In 1152, Ralph was already a Master of Arts and, presumably, had studied at Paris. His reputation for learning and integrity stood high. He was regarded with respect and favour by Arnulf of Lisieux and Gilbert Foliot, two of the most eminent bishops of their time. Quite naturally, the archdeacon assumed the same side on the Becket controversy—that of King Henry II—as did his friends.

By 1164, Ralph had acquired the livings of Aynho in Northamptonshire and Finchingfield in Essex, serving them both by vicars.

Although Ralph's narrative is colourless and although he was one of those who showed some sympathy for Becket at the Council of Northampton in 1164, his correspondence shows that he regarded the archbishop's conduct as ill-considered and that he gave advice to those whom Becket regarded as his chief enemies.

The natural impartiality of his intellect was accentuated by a certain timidity, which is apparent in his writings no less than in his life. Apart from his selection in 1166 as the envoy of the English bishops when they protested against the excommunications launched by Becket, which he characteristically neglects to record, he remained in the background.

About 1180, Ralph became dean of St Paul's. In this office, he distinguished himself by carefully managing its estates, by restoring the discipline of its chapter, and by building a deanery house at his own expense. A scholar and a man of considerable erudition, he evinced a strong preference for historical studies. About the time he was preferred to the deanery, he began to collect materials for the history of his own times.

Ralph's friendships with Richard FitzNeal, who succeeded Gilbert Foliot in the see of London; with William Longchamp, the chancellor of King Richard I; and with Walter de Coutances, the archbishop of Rouen in Normandy, gave him excellent opportunities of collecting information.

==Works==
Ralph of Diceto's Chronicle covers the history of the world from the birth of Jesus to the year 1202. It is divided into two parts, often treated as separate works: the Abbreviationes Chronicorum ("Abbreviations of Chronicles") up to around 1147 and the Imagines or Ymagines Historiarum ("Images of Histories") from then until 1202.

• [Information provided]:
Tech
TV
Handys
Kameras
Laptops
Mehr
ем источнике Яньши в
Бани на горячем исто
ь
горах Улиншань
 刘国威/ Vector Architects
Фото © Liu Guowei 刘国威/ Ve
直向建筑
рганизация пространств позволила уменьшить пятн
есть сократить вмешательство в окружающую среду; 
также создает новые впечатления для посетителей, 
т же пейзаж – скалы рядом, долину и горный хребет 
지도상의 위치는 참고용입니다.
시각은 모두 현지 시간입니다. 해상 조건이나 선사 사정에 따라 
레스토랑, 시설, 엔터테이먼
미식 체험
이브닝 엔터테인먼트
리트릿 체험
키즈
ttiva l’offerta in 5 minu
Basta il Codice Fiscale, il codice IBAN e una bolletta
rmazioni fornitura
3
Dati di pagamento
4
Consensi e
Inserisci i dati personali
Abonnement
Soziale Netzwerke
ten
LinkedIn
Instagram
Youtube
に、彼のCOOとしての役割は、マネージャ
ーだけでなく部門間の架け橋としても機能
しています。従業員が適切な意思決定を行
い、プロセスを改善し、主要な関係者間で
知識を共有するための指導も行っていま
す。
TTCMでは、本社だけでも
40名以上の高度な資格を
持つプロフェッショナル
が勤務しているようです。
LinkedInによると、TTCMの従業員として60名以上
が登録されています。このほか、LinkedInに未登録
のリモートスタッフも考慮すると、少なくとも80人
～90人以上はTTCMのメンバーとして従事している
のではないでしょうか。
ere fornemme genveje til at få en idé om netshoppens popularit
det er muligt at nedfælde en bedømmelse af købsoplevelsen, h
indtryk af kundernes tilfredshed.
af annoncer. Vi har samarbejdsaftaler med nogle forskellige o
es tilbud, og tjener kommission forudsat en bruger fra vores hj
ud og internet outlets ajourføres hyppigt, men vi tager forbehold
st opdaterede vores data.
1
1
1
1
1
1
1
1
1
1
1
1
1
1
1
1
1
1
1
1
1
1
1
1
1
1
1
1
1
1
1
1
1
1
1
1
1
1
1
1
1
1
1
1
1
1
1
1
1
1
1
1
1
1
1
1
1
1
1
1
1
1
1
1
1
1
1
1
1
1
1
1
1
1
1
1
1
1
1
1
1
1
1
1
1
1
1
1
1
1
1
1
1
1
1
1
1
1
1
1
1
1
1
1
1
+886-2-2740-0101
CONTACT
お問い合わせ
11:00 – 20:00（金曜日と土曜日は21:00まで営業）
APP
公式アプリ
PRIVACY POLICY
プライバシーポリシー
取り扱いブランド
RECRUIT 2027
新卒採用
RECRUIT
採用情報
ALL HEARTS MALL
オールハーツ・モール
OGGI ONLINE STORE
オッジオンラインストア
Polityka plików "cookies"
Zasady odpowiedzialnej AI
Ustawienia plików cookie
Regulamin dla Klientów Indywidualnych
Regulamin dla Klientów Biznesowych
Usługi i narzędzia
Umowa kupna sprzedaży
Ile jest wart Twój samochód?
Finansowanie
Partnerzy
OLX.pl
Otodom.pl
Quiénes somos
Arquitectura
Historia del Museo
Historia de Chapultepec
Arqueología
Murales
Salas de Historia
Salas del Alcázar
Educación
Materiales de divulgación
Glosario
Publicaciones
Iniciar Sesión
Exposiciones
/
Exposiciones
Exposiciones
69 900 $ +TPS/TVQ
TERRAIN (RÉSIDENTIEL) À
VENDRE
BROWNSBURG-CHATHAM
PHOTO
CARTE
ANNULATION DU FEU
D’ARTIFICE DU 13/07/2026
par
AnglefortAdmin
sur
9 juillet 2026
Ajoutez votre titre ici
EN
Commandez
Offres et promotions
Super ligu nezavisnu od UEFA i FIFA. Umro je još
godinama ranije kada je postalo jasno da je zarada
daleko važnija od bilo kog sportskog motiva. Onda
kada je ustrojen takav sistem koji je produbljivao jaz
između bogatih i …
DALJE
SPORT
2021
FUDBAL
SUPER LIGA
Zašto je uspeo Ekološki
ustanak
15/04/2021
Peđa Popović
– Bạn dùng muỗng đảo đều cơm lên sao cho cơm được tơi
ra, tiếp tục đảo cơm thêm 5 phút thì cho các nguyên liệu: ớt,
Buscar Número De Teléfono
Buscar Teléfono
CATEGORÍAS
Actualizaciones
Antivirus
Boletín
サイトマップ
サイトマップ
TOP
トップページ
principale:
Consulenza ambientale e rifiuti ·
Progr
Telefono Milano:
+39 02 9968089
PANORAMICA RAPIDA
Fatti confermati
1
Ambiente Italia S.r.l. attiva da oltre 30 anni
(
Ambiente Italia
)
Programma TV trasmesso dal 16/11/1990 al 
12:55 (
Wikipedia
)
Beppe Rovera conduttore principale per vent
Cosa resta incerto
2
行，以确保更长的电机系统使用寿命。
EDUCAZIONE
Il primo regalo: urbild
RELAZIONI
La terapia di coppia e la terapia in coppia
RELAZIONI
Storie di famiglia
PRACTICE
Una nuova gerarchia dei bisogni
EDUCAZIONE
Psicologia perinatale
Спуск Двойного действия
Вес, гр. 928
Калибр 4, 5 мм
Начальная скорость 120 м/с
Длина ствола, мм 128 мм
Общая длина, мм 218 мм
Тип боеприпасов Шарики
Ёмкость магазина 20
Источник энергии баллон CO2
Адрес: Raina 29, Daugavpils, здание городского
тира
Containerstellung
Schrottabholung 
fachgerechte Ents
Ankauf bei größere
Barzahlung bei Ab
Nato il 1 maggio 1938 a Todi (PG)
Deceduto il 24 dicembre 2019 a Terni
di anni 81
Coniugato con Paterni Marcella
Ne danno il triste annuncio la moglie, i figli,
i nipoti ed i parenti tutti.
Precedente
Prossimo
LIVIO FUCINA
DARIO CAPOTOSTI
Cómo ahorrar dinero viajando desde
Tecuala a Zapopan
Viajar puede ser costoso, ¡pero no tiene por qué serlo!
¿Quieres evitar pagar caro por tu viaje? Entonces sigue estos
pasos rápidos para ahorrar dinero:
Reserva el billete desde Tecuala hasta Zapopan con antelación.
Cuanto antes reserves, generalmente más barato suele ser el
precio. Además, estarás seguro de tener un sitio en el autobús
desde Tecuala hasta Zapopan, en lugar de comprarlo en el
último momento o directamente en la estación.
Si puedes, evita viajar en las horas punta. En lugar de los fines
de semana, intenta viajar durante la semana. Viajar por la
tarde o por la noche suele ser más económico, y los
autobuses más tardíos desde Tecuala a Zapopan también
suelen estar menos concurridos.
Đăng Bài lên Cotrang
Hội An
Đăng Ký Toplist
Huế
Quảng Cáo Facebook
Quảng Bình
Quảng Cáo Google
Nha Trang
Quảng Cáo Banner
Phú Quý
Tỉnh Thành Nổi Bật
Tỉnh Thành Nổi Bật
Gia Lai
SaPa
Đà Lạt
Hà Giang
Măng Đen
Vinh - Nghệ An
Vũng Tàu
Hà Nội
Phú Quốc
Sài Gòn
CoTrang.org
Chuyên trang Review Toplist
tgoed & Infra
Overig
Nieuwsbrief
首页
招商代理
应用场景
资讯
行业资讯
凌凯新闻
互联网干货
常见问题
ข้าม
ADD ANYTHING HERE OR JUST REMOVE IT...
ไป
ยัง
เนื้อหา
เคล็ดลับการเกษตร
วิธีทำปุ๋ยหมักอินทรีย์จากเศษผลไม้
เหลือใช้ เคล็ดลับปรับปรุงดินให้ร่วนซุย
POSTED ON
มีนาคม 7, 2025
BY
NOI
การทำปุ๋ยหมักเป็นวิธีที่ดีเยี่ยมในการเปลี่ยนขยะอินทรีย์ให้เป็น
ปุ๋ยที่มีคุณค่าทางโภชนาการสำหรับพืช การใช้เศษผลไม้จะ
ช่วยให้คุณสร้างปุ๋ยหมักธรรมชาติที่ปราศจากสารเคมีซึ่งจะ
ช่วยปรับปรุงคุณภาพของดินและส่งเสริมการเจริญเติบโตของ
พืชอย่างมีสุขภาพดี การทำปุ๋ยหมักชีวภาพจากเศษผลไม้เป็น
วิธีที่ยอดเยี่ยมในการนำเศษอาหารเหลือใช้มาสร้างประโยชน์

• [Tasks to perform]:
1. Answer these questions from the Ralph of Diceto text:
(a) Which two livings had Ralph acquired by 1164?
(b) In what year was he chosen as envoy of the English bishops?
(c) What are the two parts of his Chronicle called, and what period does each cover?
2. Take the Ralph of Diceto text further, starting after its final sentence on the two parts of his Chronicle.

• [Answers provided]:
1.
(a) Aynho in Northamptonshire and Finchingfield in Essex.
(b) 1166.
(c) The Abbreviationes Chronicorum ("Abbreviations of Chronicles") covers history up to around 1147, and the Imagines or Ymagines Historiarum ("Images of Histories") covers the years from then until 1202.

2.
The former is a work of learning and industry but is almost entirely based upon extant sources. The latter, beginning as a compilation from Robert de Monte and the letters of Bishop Foliot, becomes an original authority c. 1172 and a contemporary record c. 1181. In precision and fullness of detail, however, the Ymagines are inferior to the chronicles of Roger of Howden. (Note: Roger's two Gesta were formerly attributed to Benedictus Abbas.) Ralph is careless in his chronology. The documents which he incorporates, while often important, are selected on no overarching principle. He has little sense of style but displays considerable insight when he ventures to discuss a political situation. For this reason and on account of the details with which they supplement the more important chronicles of the period, the Ymagines are a valuable (though secondary) source.

==Editions==
- Ralph de Diceto (1876). "Radulfi de Diceto Decani Lundoniensis Opera Historica". The first volume (Google Books) contains an introduction, the Abbreviationes, the Capitula Ymaginum Historiarum ("Summary of the Images of History"), and the first part of the Ymagines itself. The second volume (Internet Archive) contains the Ymagines from 1180–1202 and minor works, compendia of facts taken from well-known sources.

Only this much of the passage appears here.